La esposa de Rafique se rinde al pánico colectivo y empieza a empaquetar. Las carreteras amanecen con filas larguísimas de miles de ciudadanos saliendo despavoridos de la ciudad. En una de ellas avanza Rafique con cuatro bolsas hechas de ropa y los pocos enseres de los que disponen.

El equipo de Sonrisas de Bombay está intentando contactar con Rafique desesperadamente. Su familia es la única con la que no han conseguido hablar después el anuncio de Modi. Queremos decirle que no huyan, que la única manera de frenar el virus es no exponerse a él, que la organización cubrirá la comida y lo que necesiten esos días. Pero es demasiado tarde. Rafique y su familia avanzan hacia un futuro incierto al igual que las personas que abarrotan la carretera que va hacia Nagpur, emigrantes internos que suponen el 10% de la fuerza económica del país y que ahora ven peligrar sus existencias.

“En nombre de Alá te lo suplico, regresemos a Bombay” – implora la esposa de Rafique al ver cómo su suegra desfallece y apenas puede avanzar.
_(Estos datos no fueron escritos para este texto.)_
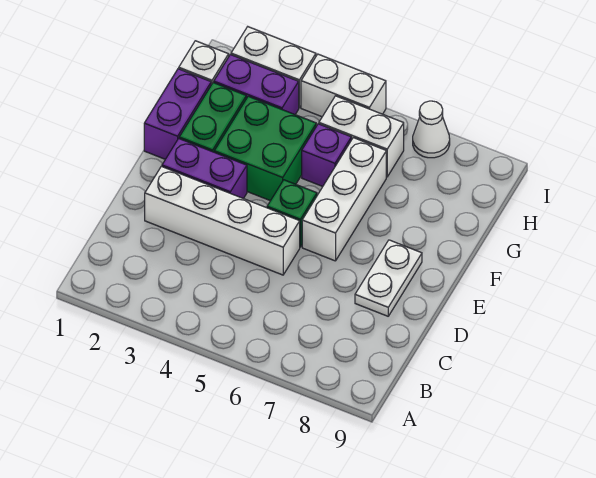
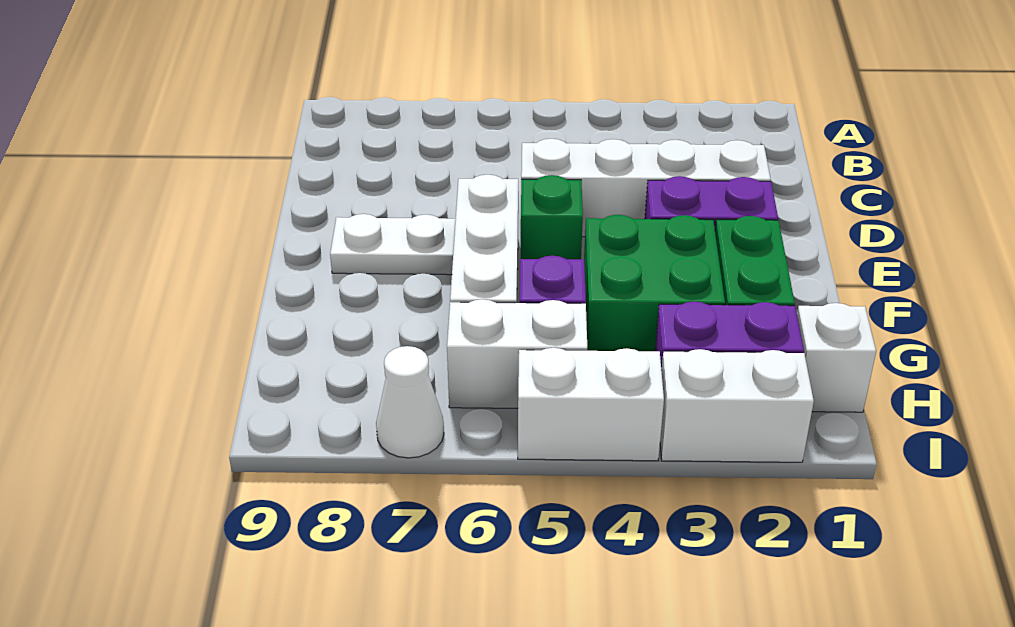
white 1x2 plate [355,240,422,316] -> white 1x2 plate turned to [330,214,456,275]
purple 1x2 brick [144,69,211,159] -> none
Finalmente, la familia da media vuelta en sentido contrario y regresa a su chabola.

Al llegar a Bombay, la profesora de los pequeños, trabajadora de Sonrisas de Bombay, les está esperando en la puerta de su choza. Les dice que en un par de días les abasteceremos con arroz, lentejas y productos de higiene para que puedan vivir el confinamiento.

El número de casos en el país ha doblado en apenas dos días, en parte debido a la concentración ilegal religiosa de más de 4000 personas pertenecientes a Tablighi Jamaat. “Todo es culpa de los malditos musulmanes”, grita alguien desde fuera de la chabola mientras lanza una piedra. Rafique, desde dentro de la choza, escucha asustado al grupo de radicales hinduistas que se arremolina alrededor de la chabola. Él y su familia está siendo, como tantos otros, foco de la islamofobia y el racismo que estos días está aflorando en el país.

El  gobierno ha anunciado una partida 23.000 millones de dólares para todas aquellas personas que viven bajo el umbral de la pobreza y que cuentan con cartilla de racionamiento, pero la opinión generalizada es que las medidas aportadas hasta ahora son insuficientes. Por otro lado, está por ver si las infraestructuras sanitarias – bastante precarias en cuanto a hospitales públicos – podrían resistir una posible explosión de casos de coronavirus en el país.

Mientras que la OMS recomienda un médico para un ratio de 1000 personas, India cuenta con uno cada 1450, pero este número incluye los carísimos hospitales privados que tienen las grandes ciudades y a los que sólo una minoría puede acceder. Si nos centramos únicamente en los centros públicos, este ratio es de poco más de un médico para 11.000 ciudadanos.

Los días van pasando y el primer ministro Modi anuncia que el confinamiento se alarga hasta el 3 de mayo. A no ser que se adopten unas medidas económicas de apoyo a los sectores más vulnerables sin parangón en la historia del país, va a ser muy difícil sostener la situación y las víctimas a causa de la hambruna pueden superar a las víctimas a causa del COVID19.